Posted 22 March 2014 - 01:29

Sometimes when I am doing low-level development I run into interesting incompatibilities between C and C++. The type of thing you may have known at one time, but that you eventually forget unless you know the specification of both languages inside-out.

 

One such case happened to me today with code similar to the following:

// foo.h:
int RAM[10000];

// foo.c:
#include "foo.h"
int main() {
    return (unsigned long long)RAM;
}

// bar.c
#include "foo.h"
int bar() {
    return (unsigned long long)RAM;
}

This particular code is valid in C, but not valid in C++ if you link both foo.c and bar.c into the same binary. Why? Because there is a subtle difference with how C and C++ treat uninitialized global symbols (RAM[] in this case). In C, the symbols are merged into one and become a single symbol (instance of a variable) (emitted using common linkage: see here). However, in C++ there is no such thing as common linkage. If you declare the same variable twice, regardless of the circumstances, it is seen as a two separate variables that conflict. So in the latter case you will see the following error:

/tmp/ccK4Aa4B.o:(.bss+0x0): multiple definition of `RAM'
/tmp/cc8u2dAO.o:(.bss+0x0): first defined here
collect2: error: ld returned 1 exit status

Of course, you can get around the limitation in C++ by doing the following instead:

// foo.h:
extern int RAM[10000]; //modified

// foo.c:
#include "foo.h"
int RAM[10000]; //added
int main() {
    return (unsigned long long)RAM;
}

// bar.c
#include "foo.h"
int bar() {
    return (unsigned long long)RAM;
}

The interesting part is some of the implications for C programmers. Suppose for example, you borrowed a database implementation that employed common linkage & you just happened to accidentally clobber over the name in your own code. In this case, you would have a subtle silent bug on your hand. The variable would be shared between your code and the database and you might never know! Here's another example shows some interesting things that occur in these cases:

// baz.c:
#include <stdio.h>
int test; //4 byte declaration.
unsigned long long qux();

int main()
{
    printf("wrong size returned in baz: %d\n", sizeof(test)); //Oops!
    qux();
    printf("set value in baz: %d\n", test);
    return test;
}


// qux.c:
#include <stdio.h>
unsigned long long test; //8 byte declaration.
unsigned long long test;//you can redeclare without error.

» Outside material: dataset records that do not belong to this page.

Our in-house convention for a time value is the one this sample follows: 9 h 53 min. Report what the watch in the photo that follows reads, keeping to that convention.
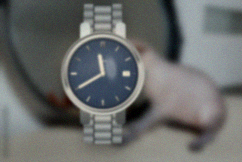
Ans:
11 h 40 min
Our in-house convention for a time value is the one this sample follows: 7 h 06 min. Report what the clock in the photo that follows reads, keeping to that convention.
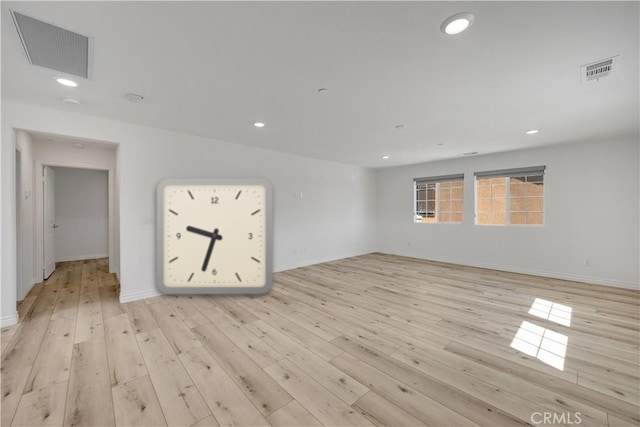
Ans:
9 h 33 min
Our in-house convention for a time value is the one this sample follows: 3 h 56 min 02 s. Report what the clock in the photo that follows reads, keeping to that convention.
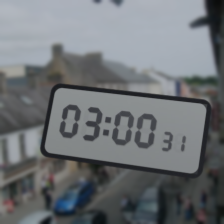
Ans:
3 h 00 min 31 s
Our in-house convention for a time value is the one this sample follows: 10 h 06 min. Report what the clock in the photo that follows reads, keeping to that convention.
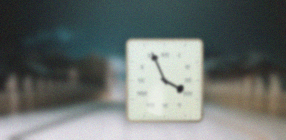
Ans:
3 h 56 min
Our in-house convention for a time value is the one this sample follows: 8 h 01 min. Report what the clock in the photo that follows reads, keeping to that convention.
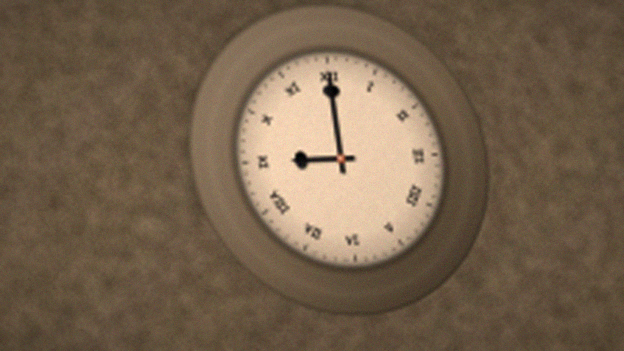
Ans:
9 h 00 min
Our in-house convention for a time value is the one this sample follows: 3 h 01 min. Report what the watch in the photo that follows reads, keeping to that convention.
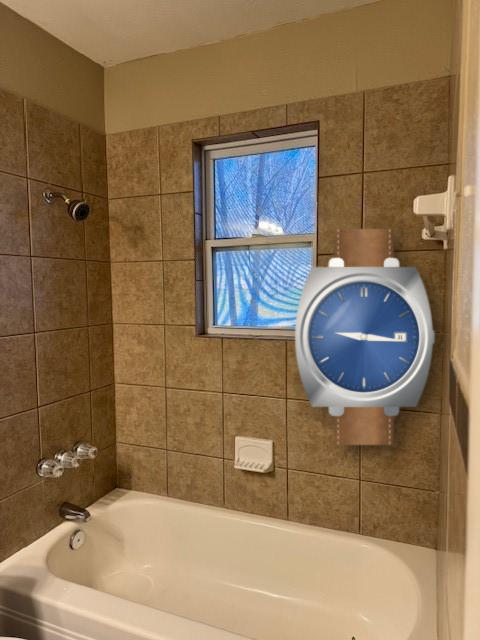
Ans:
9 h 16 min
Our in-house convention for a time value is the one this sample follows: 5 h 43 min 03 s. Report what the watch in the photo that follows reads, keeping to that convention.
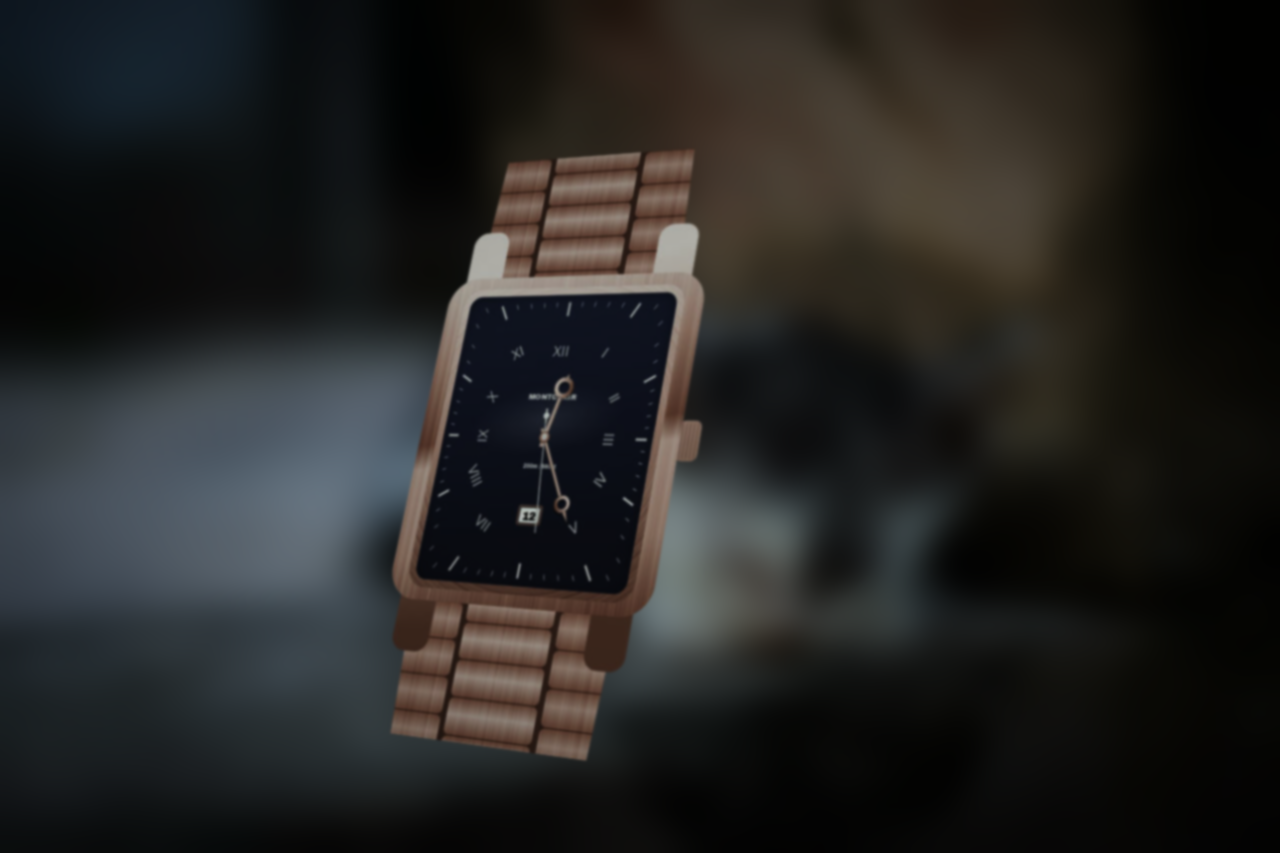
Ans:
12 h 25 min 29 s
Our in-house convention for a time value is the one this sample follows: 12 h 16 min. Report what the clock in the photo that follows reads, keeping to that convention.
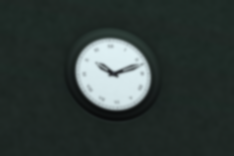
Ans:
10 h 12 min
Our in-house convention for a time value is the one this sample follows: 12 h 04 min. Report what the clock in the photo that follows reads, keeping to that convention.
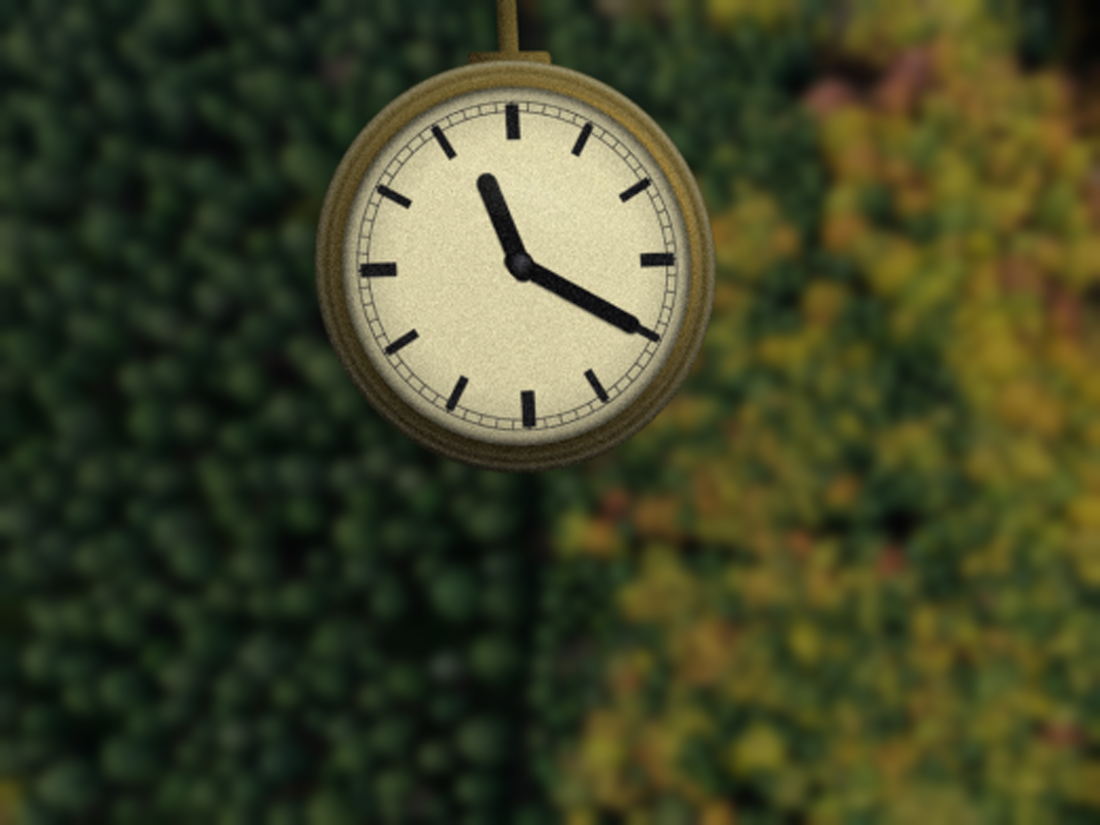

unsigned long long qux() {
    test = 0xFF;
    printf("correct size in qux: %d\n", sizeof(test));
    printf("set value in qux: %d\n", test);
}

Output:

wrong size returned in baz: 4
correct size in qux: 8
set value in qux: 255
set value in baz: 255

There are a few interesting things to note: (1) the variable is declared twice in qux.c without error, (2) is declared once with a different sized type in baz.c, (3) has actually been merged and is eight bytes large. Yet the wrong size will be printed in baz.c and the correct size only in qux.c. So it is silent even with incompatible types. The final thing to note is that even if you tried to enable verbose warnings in the compiler, you still won't see this.




#2 Aheer.R.S.

Aheer.R.S.

    I cannot Teach Him, the Boy has no Patience!

  • Tech Issues Solved: 9
  • Joined: 15-October 10
  • Location: Wolverhampton, West Midlands

Posted 22 March 2014 - 01:31

^ I have no idea what you are talking about, and I'm mostly bored

 

BUT

 

You are worthy of my respect and praise



#3 Praetor

Praetor

    ASCii / ANSi Designer

  • Tech Issues Solved: 7
  • Joined: 05-June 02
  • Location: Lisbon
  • OS: Windows Eight dot One dot One 1!one

Posted 22 March 2014 - 01:39

^ I have no idea what you are talking about, and I'm mostly bored

 

BUT

 

You are worthy of my respect and praise

:laugh:

that was Aheer.R.S. ways to say:

cool-story-bro.jpg


Edited by Praetor, 22 March 2014 - 01:39.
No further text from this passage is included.